### What to work on
Reproduce all the data exactly, without pictures.

[Saved entries]

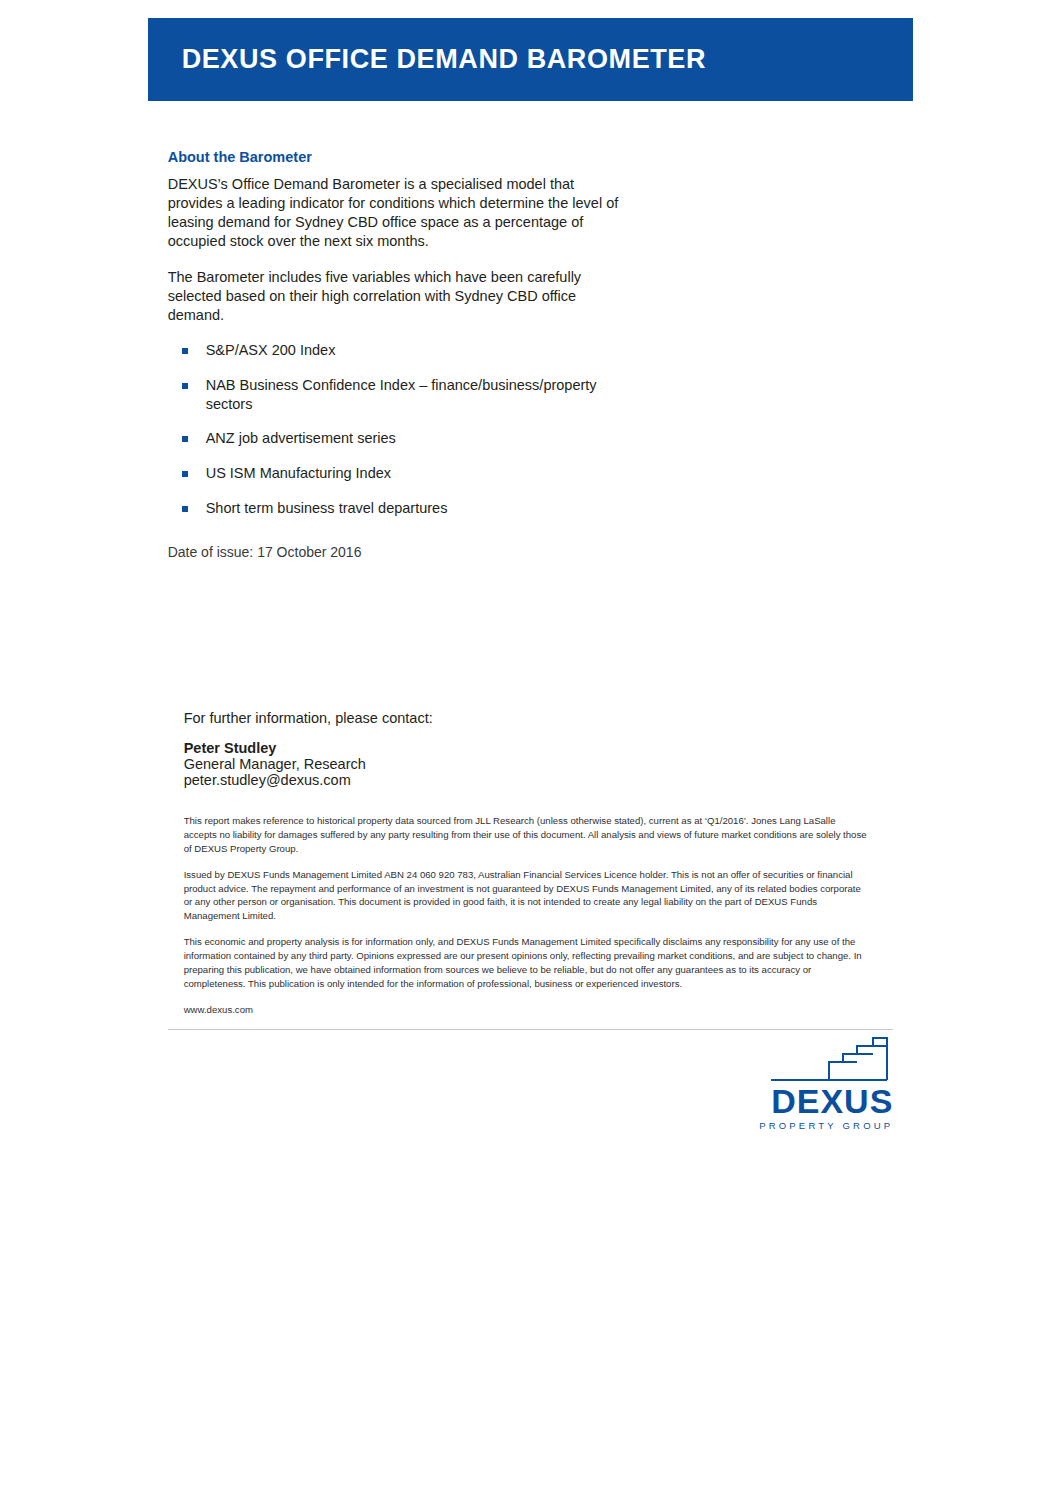DEXUS OFFICE DEMAND BAROMETER
About the Barometer
DEXUS’s Office Demand Barometer is a specialised model that provides a leading indicator for conditions which determine the level of leasing demand for Sydney CBD office space as a percentage of occupied stock over the next six months.
The Barometer includes five variables which have been carefully selected based on their high correlation with Sydney CBD office demand.
S&P/ASX 200 Index
NAB Business Confidence Index – finance/business/property sectors
ANZ job advertisement series
US ISM Manufacturing Index
Short term business travel departures
Date of issue: 17 October 2016
For further information, please contact:
Peter Studley
General Manager, Research
peter.studley@dexus.com
This report makes reference to historical property data sourced from JLL Research (unless otherwise stated), current as at ‘Q1/2016’. Jones Lang LaSalle accepts no liability for damages suffered by any party resulting from their use of this document. All analysis and views of future market conditions are solely those of DEXUS Property Group.
Issued by DEXUS Funds Management Limited ABN 24 060 920 783, Australian Financial Services Licence holder. This is not an offer of securities or financial product advice. The repayment and performance of an investment is not guaranteed by DEXUS Funds Management Limited, any of its related bodies corporate or any other person or organisation. This document is provided in good faith, it is not intended to create any legal liability on the part of DEXUS Funds Management Limited.
This economic and property analysis is for information only, and DEXUS Funds Management Limited specifically disclaims any responsibility for any use of the information contained by any third party. Opinions expressed are our present opinions only, reflecting prevailing market conditions, and are subject to change. In preparing this publication, we have obtained information from sources we believe to be reliable, but do not offer any guarantees as to its accuracy or completeness. This publication is only intended for the information of professional, business or experienced investors.
www.dexus.com
DEXUS
PROPERTY GROUP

### Exercise result
DEXUS OFFICE DEMAND BAROMETER
About the Barometer
DEXUS’s Office Demand Barometer is a specialised model that provides a leading indicator for conditions which determine the level of leasing demand for Sydney CBD office space as a percentage of occupied stock over the next six months.
The Barometer includes five variables which have been carefully selected based on their high correlation with Sydney CBD office demand.
S&P/ASX 200 Index
NAB Business Confidence Index – finance/business/property sectors
ANZ job advertisement series
US ISM Manufacturing Index
Short term business travel departures
Date of issue: 17 October 2016
For further information, please contact:
Peter Studley
General Manager, Research
peter.studley@dexus.com
This report makes reference to historical property data sourced from JLL Research (unless otherwise stated), current as at ‘Q1/2016’. Jones Lang LaSalle accepts no liability for damages suffered by any party resulting from their use of this document. All analysis and views of future market conditions are solely those of DEXUS Property Group.
Issued by DEXUS Funds Management Limited ABN 24 060 920 783, Australian Financial Services Licence holder. This is not an offer of securities or financial product advice. The repayment and performance of an investment is not guaranteed by DEXUS Funds Management Limited, any of its related bodies corporate or any other person or organisation. This document is provided in good faith, it is not intended to create any legal liability on the part of DEXUS Funds Management Limited.
This economic and property analysis is for information only, and DEXUS Funds Management Limited specifically disclaims any responsibility for any use of the information contained by any third party. Opinions expressed are our present opinions only, reflecting prevailing market conditions, and are subject to change. In preparing this publication, we have obtained information from sources we believe to be reliable, but do not offer any guarantees as to its accuracy or completeness. This publication is only intended for the information of professional, business or experienced investors.
www.dexus.com
DEXUS
PROPERTY GROUP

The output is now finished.